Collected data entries
_ _ _

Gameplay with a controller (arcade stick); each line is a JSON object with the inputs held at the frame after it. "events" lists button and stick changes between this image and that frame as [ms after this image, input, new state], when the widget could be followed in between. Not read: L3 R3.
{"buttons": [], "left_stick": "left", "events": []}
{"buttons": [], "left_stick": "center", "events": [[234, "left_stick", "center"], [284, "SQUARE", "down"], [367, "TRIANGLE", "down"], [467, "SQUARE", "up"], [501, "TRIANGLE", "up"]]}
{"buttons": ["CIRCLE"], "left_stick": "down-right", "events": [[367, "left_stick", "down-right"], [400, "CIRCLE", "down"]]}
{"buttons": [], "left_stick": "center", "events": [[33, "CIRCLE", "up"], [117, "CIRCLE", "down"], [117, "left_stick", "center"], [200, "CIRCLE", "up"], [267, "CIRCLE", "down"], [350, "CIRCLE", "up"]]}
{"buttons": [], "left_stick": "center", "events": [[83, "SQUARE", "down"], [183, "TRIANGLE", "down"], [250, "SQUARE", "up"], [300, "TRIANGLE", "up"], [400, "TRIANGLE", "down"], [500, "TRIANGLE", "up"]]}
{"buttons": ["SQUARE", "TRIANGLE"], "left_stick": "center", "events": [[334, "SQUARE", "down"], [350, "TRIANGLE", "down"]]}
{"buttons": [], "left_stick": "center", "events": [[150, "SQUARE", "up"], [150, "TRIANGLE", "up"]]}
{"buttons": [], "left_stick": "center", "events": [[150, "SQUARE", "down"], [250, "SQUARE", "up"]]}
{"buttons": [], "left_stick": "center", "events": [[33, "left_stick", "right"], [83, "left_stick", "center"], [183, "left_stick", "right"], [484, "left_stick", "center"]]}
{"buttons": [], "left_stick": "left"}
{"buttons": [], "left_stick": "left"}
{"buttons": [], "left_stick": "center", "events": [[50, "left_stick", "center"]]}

_ _ _

**What the task asks:**
What is needed is every line of the records above that contains the word "SQUARE".

**Response to this task:**
{"buttons": [], "left_stick": "center", "events": [[234, "left_stick", "center"], [284, "SQUARE", "down"], [367, "TRIANGLE", "down"], [467, "SQUARE", "up"], [501, "TRIANGLE", "up"]]}
{"buttons": [], "left_stick": "center", "events": [[83, "SQUARE", "down"], [183, "TRIANGLE", "down"], [250, "SQUARE", "up"], [300, "TRIANGLE", "up"], [400, "TRIANGLE", "down"], [500, "TRIANGLE", "up"]]}
{"buttons": ["SQUARE", "TRIANGLE"], "left_stick": "center", "events": [[334, "SQUARE", "down"], [350, "TRIANGLE", "down"]]}
{"buttons": [], "left_stick": "center", "events": [[150, "SQUARE", "up"], [150, "TRIANGLE", "up"]]}
{"buttons": [], "left_stick": "center", "events": [[150, "SQUARE", "down"], [250, "SQUARE", "up"]]}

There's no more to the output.